══ Entries shown
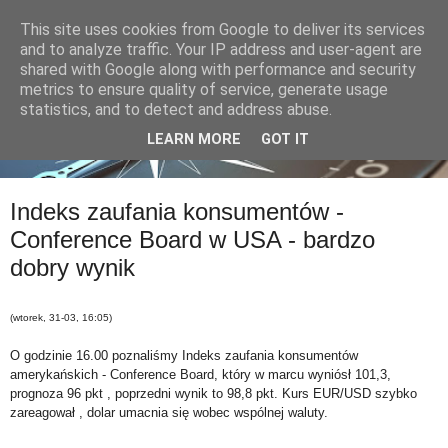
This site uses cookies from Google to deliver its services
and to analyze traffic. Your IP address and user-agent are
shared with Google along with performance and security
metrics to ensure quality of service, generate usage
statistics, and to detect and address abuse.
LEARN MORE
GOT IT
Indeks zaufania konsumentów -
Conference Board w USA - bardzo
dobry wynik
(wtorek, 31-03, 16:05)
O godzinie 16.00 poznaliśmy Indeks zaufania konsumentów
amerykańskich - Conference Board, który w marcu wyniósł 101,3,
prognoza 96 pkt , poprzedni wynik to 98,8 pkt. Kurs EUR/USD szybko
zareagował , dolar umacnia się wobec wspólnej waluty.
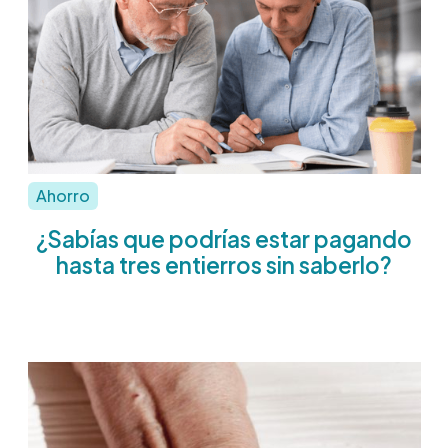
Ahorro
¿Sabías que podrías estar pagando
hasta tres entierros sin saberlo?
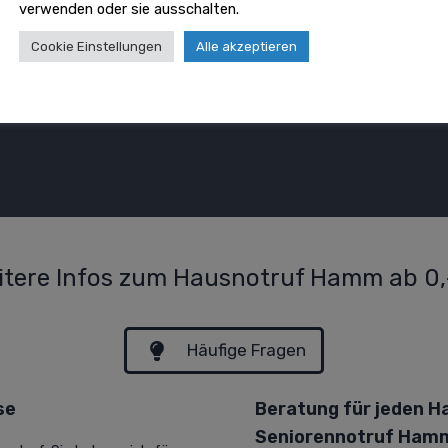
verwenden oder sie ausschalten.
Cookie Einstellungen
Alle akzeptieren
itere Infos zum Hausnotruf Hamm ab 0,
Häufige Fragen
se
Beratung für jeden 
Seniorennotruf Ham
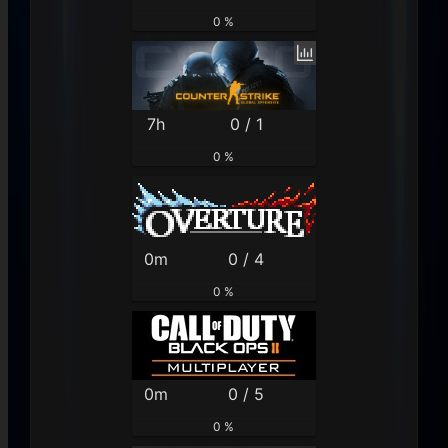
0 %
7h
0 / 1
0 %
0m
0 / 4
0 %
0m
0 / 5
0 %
════
══ Entries shown
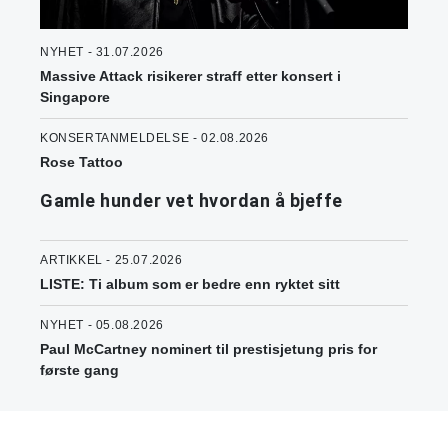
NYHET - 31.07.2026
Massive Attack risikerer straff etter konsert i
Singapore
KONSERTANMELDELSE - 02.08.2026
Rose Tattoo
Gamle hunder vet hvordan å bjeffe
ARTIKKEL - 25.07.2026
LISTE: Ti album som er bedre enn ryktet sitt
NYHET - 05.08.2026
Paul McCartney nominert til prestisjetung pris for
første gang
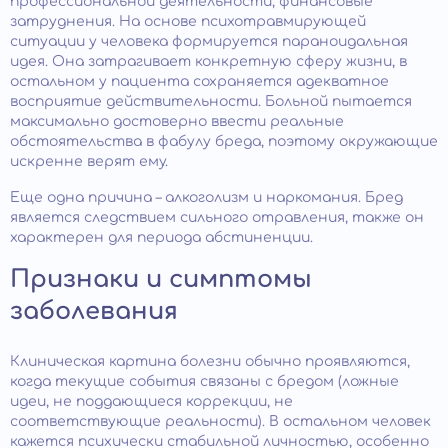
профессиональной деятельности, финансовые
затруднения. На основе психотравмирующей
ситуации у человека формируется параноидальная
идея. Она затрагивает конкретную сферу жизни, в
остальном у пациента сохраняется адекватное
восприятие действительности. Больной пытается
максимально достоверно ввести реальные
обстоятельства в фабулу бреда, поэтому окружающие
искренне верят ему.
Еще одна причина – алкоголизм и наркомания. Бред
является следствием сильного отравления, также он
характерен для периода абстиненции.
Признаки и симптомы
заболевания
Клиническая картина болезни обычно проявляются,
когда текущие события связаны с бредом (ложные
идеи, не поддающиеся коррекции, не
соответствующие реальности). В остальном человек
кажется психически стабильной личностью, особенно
════
• **Exercise**
Make an exact copy of the lines above, beginning with the line with "NYHET - 05.08.2026" and ending with the line with "идеи, не поддающиеся коррекции, не", and keep the pictures out of it.

• **Finished task**
NYHET - 05.08.2026
Paul McCartney nominert til prestisjetung pris for
første gang
профессиональной деятельности, финансовые
затруднения. На основе психотравмирующей
ситуации у человека формируется параноидальная
идея. Она затрагивает конкретную сферу жизни, в
остальном у пациента сохраняется адекватное
восприятие действительности. Больной пытается
максимально достоверно ввести реальные
обстоятельства в фабулу бреда, поэтому окружающие
искренне верят ему.
Еще одна причина – алкоголизм и наркомания. Бред
является следствием сильного отравления, также он
характерен для периода абстиненции.
Признаки и симптомы
заболевания
Клиническая картина болезни обычно проявляются,
когда текущие события связаны с бредом (ложные
идеи, не поддающиеся коррекции, не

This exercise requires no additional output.